Why it Matters:
The volume and nature of the announcements at Build 2025 highlight the vendor’s strategy to position itself as the central platform for AI consumption. The introduction of over 50 AI tools and features points to an expanded ecosystem designed to encourage developers to build on Microsoft’s platforms. This could translate to increased usage of – and therefore increased spend on – Azure (for AI services), GitHub (for AI-assisted development), and Microsoft 365 (for AI-enhanced productivity with Copilot). The emphasis on ‘AI agents’ and the ‘agentic web’ signifies a potential shift in how users interact with software, as outlined by IBRS in The Future of End-User Computing: The Biggest Change Since the Mouse is Upon Us.

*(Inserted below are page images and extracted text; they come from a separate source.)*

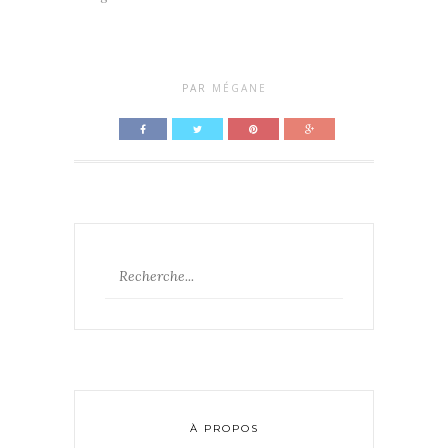
PAR
MÉGANE
À PROPOS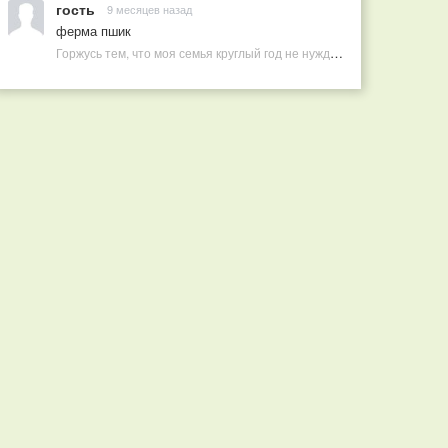
гость
9 месяцев назад
ферма пшик
Горжусь тем, что моя семья круглый год не нуждается в покупных витаминах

All of this is expected to lead to demands for enhanced computational resources, both in the cloud and at the edge, as well as more sophisticated data management strategies to support these agent-driven environments. The expansion of Azure regions in Southeast Asia also supports this consumption strategy by providing regional infrastructure to facilitate AI deployments and data residency requirements, potentially lowering latency for users in those markets.
Who’s Impacted?
- CIOs and CTOs: Recognise that as Microsoft expands its portfolio of new capabilities, it will aim to increase revenue through higher consumption. In short, as organisations leverage Microsoft’s new services, fees will continue to expand. Explaining why fees to Microsoft are growing to senior non-technical executives, especially the CFO – demands adopting new ICT Financial Operating models.
- Development Team Leads: They must evaluate new AI tools and frameworks for integration into software development lifecycles and skill development for their teams.

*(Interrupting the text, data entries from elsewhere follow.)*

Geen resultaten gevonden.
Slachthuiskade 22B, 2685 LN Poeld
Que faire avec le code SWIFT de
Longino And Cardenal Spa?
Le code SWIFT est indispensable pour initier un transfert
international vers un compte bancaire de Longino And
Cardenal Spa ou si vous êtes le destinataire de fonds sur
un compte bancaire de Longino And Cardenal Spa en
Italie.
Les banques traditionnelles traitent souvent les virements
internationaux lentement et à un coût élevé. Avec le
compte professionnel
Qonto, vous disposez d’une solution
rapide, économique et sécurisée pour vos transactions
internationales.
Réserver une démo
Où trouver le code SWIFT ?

- Enterprise Architects: These professionals will need to determine how new AI agent capabilities integrate with existing enterprise systems and data architecture.
- Data Scientists and AI Engineers: The expanded AI tools, particularly Copilot Tuning and multi-agent orchestration, offer new avenues for model training, deployment, and operationalisation.
- Business Unit Leaders: Consider how AI agents can automate or enhance specific business processes, potentially impacting efficiency and return on investment (ROI).
Next Steps
- Assess existing data infrastructure for its readiness to support increased AI processing and new data interaction patterns.
- Examine the cost implications associated with increased consumption of AI services and expanded cloud infrastructure.